Exercise: Number of lines below with the word "Avenida": state it and write nothing more.

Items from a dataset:
* * *

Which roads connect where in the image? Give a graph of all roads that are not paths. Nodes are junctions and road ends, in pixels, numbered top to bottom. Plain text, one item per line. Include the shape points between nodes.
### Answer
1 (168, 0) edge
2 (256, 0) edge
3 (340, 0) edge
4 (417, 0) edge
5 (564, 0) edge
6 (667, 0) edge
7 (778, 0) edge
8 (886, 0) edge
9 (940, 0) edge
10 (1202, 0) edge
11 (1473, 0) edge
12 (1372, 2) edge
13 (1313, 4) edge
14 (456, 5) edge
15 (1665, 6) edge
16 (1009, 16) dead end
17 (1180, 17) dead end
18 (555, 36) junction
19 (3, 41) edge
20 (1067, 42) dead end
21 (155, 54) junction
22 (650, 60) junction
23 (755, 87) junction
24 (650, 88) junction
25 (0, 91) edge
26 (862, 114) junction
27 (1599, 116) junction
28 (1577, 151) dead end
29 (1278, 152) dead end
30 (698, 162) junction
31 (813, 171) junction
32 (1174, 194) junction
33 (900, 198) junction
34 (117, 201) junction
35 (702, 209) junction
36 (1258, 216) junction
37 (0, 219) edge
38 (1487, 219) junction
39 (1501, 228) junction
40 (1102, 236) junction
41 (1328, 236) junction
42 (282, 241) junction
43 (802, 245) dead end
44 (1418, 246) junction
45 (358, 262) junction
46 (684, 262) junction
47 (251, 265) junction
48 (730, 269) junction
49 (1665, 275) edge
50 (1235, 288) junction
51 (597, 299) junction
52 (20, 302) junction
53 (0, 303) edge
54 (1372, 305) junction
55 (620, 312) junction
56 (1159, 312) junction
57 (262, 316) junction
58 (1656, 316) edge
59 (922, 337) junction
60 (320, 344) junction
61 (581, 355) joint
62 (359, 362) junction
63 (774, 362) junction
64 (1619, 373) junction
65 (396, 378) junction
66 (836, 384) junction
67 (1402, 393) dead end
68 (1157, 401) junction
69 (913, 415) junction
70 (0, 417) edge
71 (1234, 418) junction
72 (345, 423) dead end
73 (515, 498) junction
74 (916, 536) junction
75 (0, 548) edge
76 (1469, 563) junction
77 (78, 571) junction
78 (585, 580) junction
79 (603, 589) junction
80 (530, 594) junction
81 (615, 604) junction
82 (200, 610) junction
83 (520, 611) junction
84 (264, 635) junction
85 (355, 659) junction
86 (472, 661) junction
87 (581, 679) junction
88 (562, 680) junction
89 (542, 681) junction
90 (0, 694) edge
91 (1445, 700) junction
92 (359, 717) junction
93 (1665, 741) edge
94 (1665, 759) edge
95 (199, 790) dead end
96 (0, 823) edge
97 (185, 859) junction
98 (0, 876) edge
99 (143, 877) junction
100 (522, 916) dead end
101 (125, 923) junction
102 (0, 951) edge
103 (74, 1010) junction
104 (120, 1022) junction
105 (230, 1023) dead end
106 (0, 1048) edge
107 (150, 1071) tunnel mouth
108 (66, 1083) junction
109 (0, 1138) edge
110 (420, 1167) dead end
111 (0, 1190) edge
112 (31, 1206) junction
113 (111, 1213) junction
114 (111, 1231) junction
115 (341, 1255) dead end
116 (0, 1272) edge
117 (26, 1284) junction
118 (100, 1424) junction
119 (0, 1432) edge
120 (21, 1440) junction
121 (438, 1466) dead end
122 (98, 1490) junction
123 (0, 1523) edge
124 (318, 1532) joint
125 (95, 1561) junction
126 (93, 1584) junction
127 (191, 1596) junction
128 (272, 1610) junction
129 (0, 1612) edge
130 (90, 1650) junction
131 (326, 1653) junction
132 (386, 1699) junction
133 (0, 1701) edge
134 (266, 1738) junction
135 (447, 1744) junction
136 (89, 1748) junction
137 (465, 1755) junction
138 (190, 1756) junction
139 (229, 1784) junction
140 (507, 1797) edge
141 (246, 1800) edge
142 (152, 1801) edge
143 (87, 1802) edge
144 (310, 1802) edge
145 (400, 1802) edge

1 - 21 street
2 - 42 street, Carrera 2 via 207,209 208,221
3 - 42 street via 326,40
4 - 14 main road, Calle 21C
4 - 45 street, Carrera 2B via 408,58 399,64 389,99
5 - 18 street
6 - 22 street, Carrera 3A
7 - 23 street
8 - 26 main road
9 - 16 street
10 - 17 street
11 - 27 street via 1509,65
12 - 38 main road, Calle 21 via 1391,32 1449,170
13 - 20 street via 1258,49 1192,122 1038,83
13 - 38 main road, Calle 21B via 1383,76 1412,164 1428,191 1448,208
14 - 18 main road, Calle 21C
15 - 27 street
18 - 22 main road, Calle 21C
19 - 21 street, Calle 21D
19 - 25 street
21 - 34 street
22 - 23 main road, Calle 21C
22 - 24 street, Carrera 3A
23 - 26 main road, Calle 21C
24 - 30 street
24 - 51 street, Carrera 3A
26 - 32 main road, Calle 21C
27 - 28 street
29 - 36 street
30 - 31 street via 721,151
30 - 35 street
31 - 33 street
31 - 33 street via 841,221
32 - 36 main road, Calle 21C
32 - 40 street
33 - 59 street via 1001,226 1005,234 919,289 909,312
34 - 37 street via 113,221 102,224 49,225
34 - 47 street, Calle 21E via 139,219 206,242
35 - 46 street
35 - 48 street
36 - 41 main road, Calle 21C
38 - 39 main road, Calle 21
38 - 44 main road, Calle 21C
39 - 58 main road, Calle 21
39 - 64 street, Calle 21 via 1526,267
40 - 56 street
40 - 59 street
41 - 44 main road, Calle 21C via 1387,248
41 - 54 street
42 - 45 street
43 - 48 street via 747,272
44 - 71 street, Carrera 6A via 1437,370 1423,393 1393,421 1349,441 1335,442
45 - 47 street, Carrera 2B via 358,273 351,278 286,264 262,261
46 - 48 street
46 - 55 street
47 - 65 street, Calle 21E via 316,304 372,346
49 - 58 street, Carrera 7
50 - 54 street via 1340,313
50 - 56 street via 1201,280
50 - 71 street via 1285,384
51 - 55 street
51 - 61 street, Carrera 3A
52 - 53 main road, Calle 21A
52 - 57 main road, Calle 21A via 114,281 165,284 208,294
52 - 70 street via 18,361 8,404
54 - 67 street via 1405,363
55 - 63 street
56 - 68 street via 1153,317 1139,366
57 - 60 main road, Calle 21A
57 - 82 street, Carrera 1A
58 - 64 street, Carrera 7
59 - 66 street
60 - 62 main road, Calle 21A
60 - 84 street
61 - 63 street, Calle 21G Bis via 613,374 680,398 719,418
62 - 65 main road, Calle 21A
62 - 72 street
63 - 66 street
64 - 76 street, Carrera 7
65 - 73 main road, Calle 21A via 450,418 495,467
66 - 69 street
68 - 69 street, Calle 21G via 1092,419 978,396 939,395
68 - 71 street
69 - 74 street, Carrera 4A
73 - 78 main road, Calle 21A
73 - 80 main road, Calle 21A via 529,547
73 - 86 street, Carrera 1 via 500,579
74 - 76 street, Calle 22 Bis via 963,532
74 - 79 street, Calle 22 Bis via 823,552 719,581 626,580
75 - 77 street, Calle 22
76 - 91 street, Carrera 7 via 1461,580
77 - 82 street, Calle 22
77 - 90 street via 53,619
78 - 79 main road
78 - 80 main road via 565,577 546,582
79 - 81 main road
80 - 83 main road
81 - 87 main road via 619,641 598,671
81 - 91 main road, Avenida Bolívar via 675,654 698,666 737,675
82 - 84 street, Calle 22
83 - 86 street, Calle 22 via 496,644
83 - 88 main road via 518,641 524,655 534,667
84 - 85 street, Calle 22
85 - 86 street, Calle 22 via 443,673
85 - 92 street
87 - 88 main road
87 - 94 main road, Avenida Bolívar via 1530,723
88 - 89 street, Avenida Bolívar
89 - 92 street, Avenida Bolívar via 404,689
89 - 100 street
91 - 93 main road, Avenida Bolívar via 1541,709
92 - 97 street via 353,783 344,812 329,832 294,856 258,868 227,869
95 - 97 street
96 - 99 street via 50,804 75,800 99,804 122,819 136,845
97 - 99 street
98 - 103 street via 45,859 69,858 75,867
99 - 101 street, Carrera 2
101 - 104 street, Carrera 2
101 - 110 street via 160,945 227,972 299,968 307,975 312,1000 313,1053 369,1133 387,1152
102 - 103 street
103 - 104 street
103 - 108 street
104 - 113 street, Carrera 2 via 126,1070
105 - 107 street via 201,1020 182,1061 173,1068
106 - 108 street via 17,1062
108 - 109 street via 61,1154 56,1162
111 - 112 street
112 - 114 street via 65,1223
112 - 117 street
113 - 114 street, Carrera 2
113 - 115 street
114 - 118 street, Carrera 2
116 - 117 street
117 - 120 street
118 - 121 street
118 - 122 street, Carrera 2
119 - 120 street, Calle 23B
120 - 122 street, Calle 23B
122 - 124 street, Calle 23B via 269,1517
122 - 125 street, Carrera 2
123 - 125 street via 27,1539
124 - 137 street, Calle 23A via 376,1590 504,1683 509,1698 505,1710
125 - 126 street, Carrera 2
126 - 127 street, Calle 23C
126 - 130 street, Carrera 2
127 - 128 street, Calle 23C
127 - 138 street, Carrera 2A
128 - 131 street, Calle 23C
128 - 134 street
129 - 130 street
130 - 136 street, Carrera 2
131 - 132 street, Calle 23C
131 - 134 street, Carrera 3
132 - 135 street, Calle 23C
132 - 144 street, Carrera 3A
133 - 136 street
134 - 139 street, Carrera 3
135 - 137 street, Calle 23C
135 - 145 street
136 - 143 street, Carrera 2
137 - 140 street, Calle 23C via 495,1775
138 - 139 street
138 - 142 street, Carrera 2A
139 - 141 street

* * *

Task answer: 5